Virgin's Richard Branson Circles His Wagons

  • Photograph by Sarah Wilson for TIME

    Jet set Branson and his CEOs from Virgin Blue, Virgin Atlantic and Virgin America

    Just weeks after the airline troika of American Airlines, British Airways and Iberia gained antitrust immunity from U.S. and E.U. regulators to expand its transatlantic alliance on flights between the U.S. and Europe, it was Sir Richard Branson who was taking a victory lap around the George R. Brown Convention Center in Houston. A fierce critic of global coalitions and of American Airlines and British Airways in particular, Branson was attending the National Business Travel Association's conclave, where he made it clear that he had no intention of being trounced by what he called "these monster monopolies."

    As usual, Branson had some new windmills at which to tilt. He announced that the Virgin Group is integrating its separate airlines into a "quality alliance." The coalition comprises Virgin Atlantic, Virgin America and the Virgin Blue Group, which includes subsidiary V Australia. Always ready to rumble, Branson also trumpeted that starting in December, Virgin America will touch down in American Airlines' own backyard: the Dallas-Fort Worth International Airport. Virgin American will fly to Los Angeles and San Francisco from Dallas, competing on routes long controlled by American.

    The scene was classic Branson. Striding through the convention center flanked by a pair of glam Virgin flight attendants — and with Dallas Mayor Tom Leppert trailing him like an awed intern — Branson was swarmed by conventiongoers. He posed for pictures, kissed the ladies and celebrated by handing out vouchers for free flights on Virgin's new Dallas routes.

    At 60, Branson remains the rebel mogul. He built his $17 billion Virgin empire by shaking up markets — everything from music to mobile phones to space travel — as the cool consumer's David taking on the world's corporate Goliaths. In 1984, Branson launched Virgin Atlantic with one leased jumbo jet and a mission: to reinvent the travel experience by offering fun, as well as competitive prices. The inaugural flight from London to Newark featured an onboard performance by cellist Julian Lloyd Webber and ushered in a host of amenities such as walk-up bars and seat-back entertainment systems.

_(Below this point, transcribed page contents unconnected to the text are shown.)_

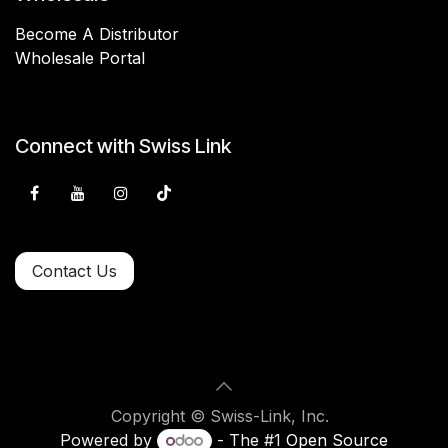
Become A Distributor
Wholesale Portal
Connect with Swiss Link
Contact Us
Copyright © Swiss-Link, Inc.
Powered by
- The #1
Open Source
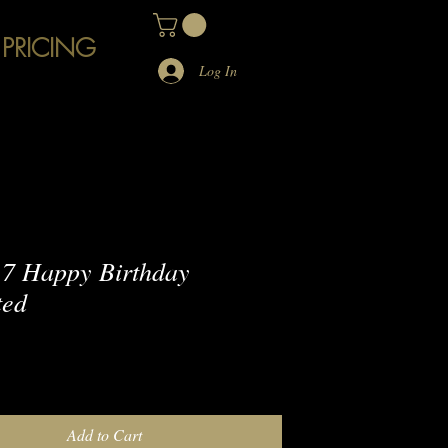
 PRICING
Log In
7 Happy Birthday
ted
e
Add to Cart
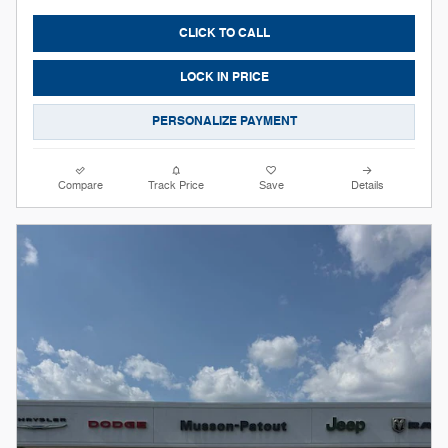
CLICK TO CALL
LOCK IN PRICE
PERSONALIZE PAYMENT
Compare
Track Price
Save
Details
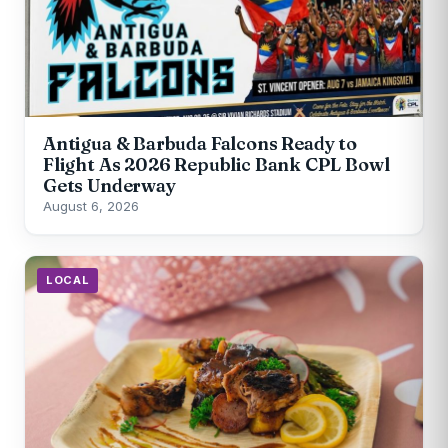
Antigua & Barbuda Falcons Ready to
Flight As 2026 Republic Bank CPL Bowl
Gets Underway
August 6, 2026
LOCAL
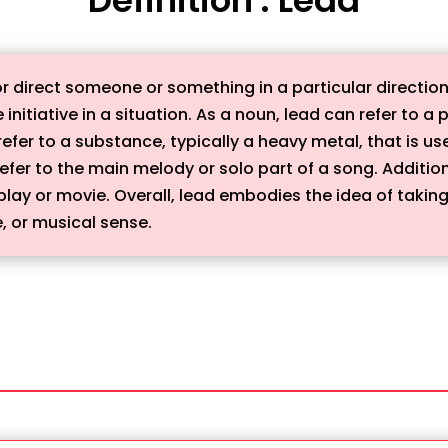
r direct someone or something in a particular direction 
 initiative in a situation. As a noun, lead can refer to a
refer to a substance, typically a heavy metal, that is us
 refer to the main melody or solo part of a song. Additio
a play or movie. Overall, lead embodies the idea of takin
e, or musical sense.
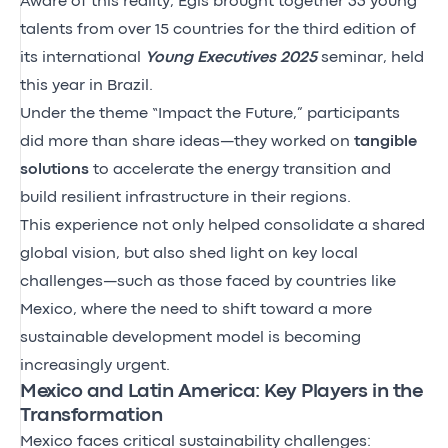
Aware of this reality, Egis brought together 33 young
talents from over 15 countries for the third edition of
its international
Young Executives 2025
seminar, held
this year in Brazil.
Under the theme “Impact the Future,” participants
did more than share ideas—they worked on
tangible
solutions
to accelerate the energy transition and
build resilient infrastructure in their regions.
This experience not only helped consolidate a shared
global vision, but also shed light on key local
challenges—such as those faced by countries like
Mexico, where the need to shift toward a more
sustainable development model is becoming
increasingly urgent.
Mexico and Latin America: Key Players in the
Transformation
Mexico faces critical sustainability challenges:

    Today, Virgin Atlantic is Britain's second largest long-haul carrier, behind British Airways, generating $3.66 billion in revenue and spanning 30 global destinations. It spawned Virgin Blue in 2000, Virgin America in 2003 and V Australia last February. Despite having different missions — domestic vs. international, short haul vs. long haul and low fare vs. traditional coach/upper class — each carries the Virgin DNA. Branson aims to challenge the global-airline alliances — One World, Sky and Star — by circling his wagons. In creating a fourth alliance, one differentiated by a passenger experience that is uniquely Virgin, Branson plans to transform the disparate Virgin airline brands into a seamless carrier that can compete with the big three. "Virgin is synonymous with taking on the big guys," he says. "The only way companies survive is to be miles ahead of the competition. That's what we do." Or attempt to do. As he cheerfully admits, "Sometimes we fall flat on our face."

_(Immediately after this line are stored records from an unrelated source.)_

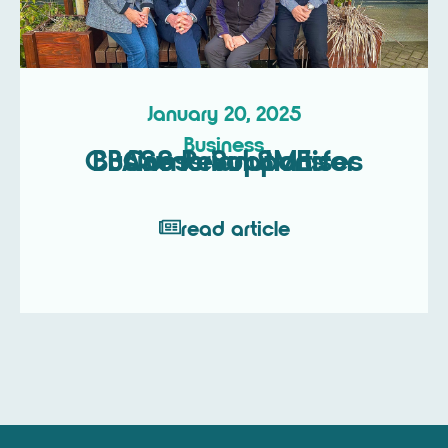
January 20, 2025
Business
CBASS Revolutionises Business Support for Cumbrian SMEs
read article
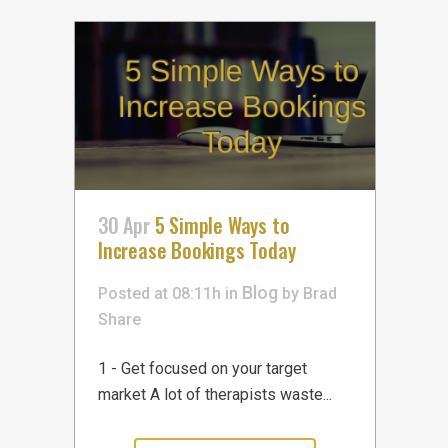
30 Apr
5 Simple Ways to
Increase Bookings Today
Blog
Posted at 08:11h
in
by
Brad
Share
1 - Get focused on your target
market A lot of therapists waste...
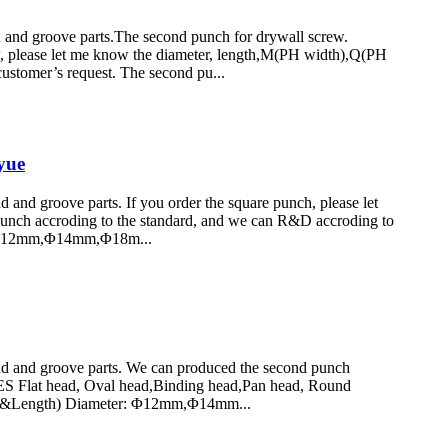
nd groove parts.The second punch for drywall screw.
lease let me know the diameter, length,M(PH width),Q(PH
ustomer’s request. The second pu...
yue
d groove parts. If you order the square punch, please let
punch accroding to the standard, and we can R&D accroding to
 Φ12mm,Φ14mm,Φ18m...
 and groove parts. We can produced the second punch
S Flat head, Oval head,Binding head,Pan head, Round
er&Length) Diameter: Φ12mm,Φ14mm...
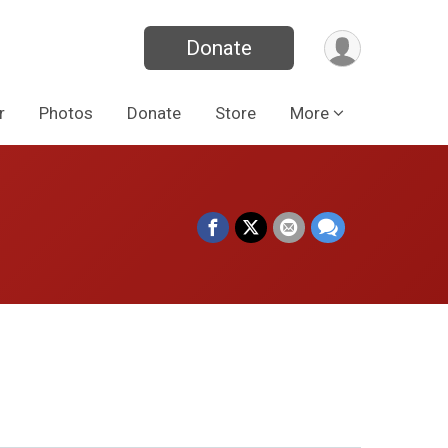
Donate
r
Photos
Donate
Store
More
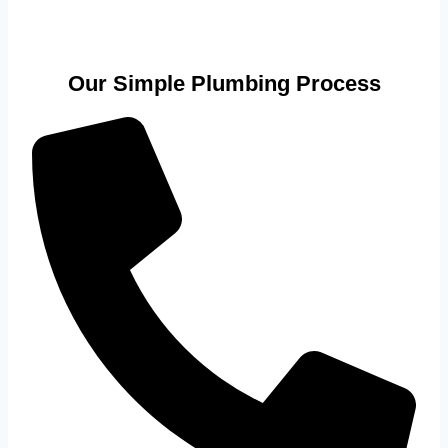
Our Simple Plumbing Process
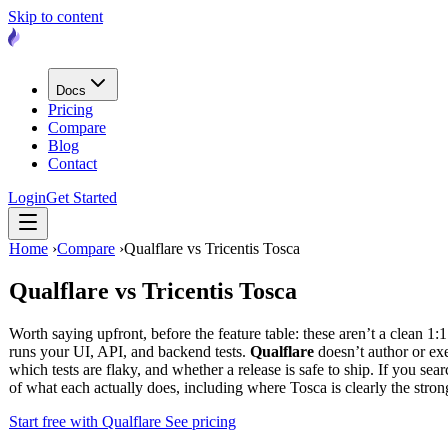
Skip to content
Docs
Pricing
Compare
Blog
Contact
Login
Get Started
Home
›
Compare
›
Qualflare vs Tricentis Tosca
Qualflare vs
Tricentis Tosca
Worth saying upfront, before the feature table: these aren’t a clean 1:
runs your UI, API, and backend tests.
Qualflare
doesn’t author or exec
which tests are flaky, and whether a release is safe to ship. If you 
of what each actually does, including where Tosca is clearly the stro
Start free with Qualflare
See pricing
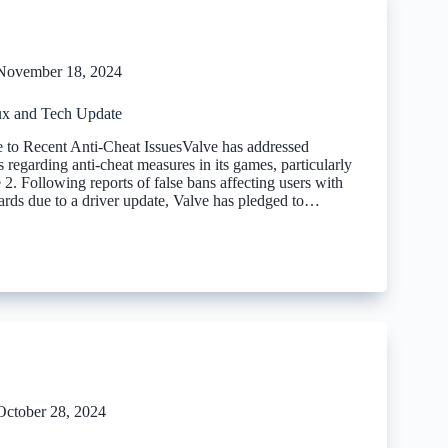
November 18, 2024
x and Tech Update
 to Recent Anti-Cheat IssuesValve has addressed
regarding anti-cheat measures in its games, particularly
 2. Following reports of false bans affecting users with
ds due to a driver update, Valve has pledged to…
October 28, 2024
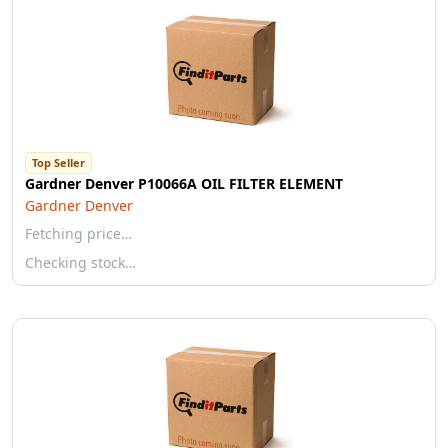
Top Seller
Gardner Denver P10066A OIL FILTER ELEMENT
Gardner Denver
Fetching price…
Checking stock…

    In other words, this is a large and risky tactical shift for the company to make. Can Branson, a brilliant guerrilla fighter, directly engage the giant confederations that dominate the skies and win? Michael Boyd, president of the aviation consulting firm Boyd Group in Evergreen, Colo., is skeptical. "No question there is a role they can play," he says. "But as a threat to the three major alliances, I don't think so. I'm not saying Branson's wrong about the alliances reducing competition. But alliances are the way of the world. I can't stop it, and neither can he."

    Legacy carriers have sought refuge from shrinking demand and rising fuel costs in ever grander unions. The linkups, they say, create efficiencies while enhancing customer benefits, like allowing travelers to earn and burn frequent-flyer miles across a broad network of destinations. The AA-BA-Iberia arrangement, which features more than 5,000 daily departures from over 400 cities in more than 100 countries, makes it the second largest transatlantic consortium behind the Delta-Northwest-Air France-KLM partnership.

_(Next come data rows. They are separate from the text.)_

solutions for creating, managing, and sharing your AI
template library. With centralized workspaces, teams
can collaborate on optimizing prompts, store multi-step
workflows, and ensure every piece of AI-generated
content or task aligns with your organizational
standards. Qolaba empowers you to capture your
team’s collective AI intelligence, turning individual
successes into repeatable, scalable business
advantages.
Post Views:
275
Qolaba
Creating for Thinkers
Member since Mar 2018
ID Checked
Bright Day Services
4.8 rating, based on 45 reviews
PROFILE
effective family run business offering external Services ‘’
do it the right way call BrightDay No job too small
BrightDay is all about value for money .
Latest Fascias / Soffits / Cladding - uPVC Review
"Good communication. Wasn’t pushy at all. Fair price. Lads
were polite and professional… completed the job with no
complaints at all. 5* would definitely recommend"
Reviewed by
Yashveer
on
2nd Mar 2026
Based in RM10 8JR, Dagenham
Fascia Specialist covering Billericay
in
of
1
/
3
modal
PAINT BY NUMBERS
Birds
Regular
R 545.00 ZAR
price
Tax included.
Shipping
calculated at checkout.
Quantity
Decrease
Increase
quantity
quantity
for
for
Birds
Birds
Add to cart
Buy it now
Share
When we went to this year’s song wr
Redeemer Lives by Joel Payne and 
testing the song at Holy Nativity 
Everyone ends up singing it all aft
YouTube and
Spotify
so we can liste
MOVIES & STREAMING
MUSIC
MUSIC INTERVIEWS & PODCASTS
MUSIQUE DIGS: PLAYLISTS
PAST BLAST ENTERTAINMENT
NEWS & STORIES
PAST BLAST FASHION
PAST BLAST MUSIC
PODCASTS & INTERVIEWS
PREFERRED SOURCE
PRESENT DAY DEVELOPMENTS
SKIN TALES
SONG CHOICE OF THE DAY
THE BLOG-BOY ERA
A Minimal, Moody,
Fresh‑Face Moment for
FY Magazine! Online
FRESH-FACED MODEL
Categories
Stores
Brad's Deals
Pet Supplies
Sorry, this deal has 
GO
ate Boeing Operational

    It is also the closest thing under current law to a merger without actually being one. "This certainly opens up opportunities, for example, on fares and the ability to combine more places to shop," says Simon Talling-Smith, executive vice president of British Airways, Americas. Besides, he says, "our two main competitors are already doing these alliances. It lets us be more competitive with them."